The inward curve of the shore of this cove is, as all the parties admit, too deep, and departs too much from a straight line, to allow the flats to be divided by lines at right angles with the base line of the cove ; and we are of opinion that in this case, in which that base line is far from parallel to the course of the outer limit of the flats to be divided, and in part outside of it, the commissioners rightly refused to follow the mode suggested, though not strongly urged, by the petitioners, of giving to each proprietor a width of flats on the base line proportionate to the width of his lot at high water mark, as indicated by the second set of lines in the report and plan; and that, for the reasons already stated, the appropriate mode of division is to give to each proprietor a front line at extreme low water mark proportionate in length to his shore line at ordinary high water mark, and to run the division lines of the flats straight from high water mark to low water mark, according to the third system suggested in the report and plan.

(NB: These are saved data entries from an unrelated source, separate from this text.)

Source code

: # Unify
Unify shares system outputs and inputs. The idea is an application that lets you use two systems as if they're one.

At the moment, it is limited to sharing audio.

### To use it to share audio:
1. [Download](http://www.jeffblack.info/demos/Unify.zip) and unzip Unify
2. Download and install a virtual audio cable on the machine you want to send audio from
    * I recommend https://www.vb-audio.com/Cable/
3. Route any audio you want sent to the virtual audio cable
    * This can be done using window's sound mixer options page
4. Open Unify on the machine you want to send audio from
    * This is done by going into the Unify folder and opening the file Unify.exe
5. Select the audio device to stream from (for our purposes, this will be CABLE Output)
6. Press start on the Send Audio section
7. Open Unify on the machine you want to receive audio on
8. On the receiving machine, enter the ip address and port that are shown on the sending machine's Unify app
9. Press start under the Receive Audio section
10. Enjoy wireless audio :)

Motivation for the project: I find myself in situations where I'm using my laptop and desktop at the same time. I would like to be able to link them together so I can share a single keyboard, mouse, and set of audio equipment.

The fourth mode of division reported by the commissioners, which assumes so much of the extreme low water line as is within the base line of the cove for the line on which to fix the proportional width of each parcel at low water, would give to the owners of the estates next the mouth of the cove a proportional part of the flats within the base line and all the flats outside of that line, and is so palpably unjust that it has not been contended for in argument and requires no special con«deration Report recommitted.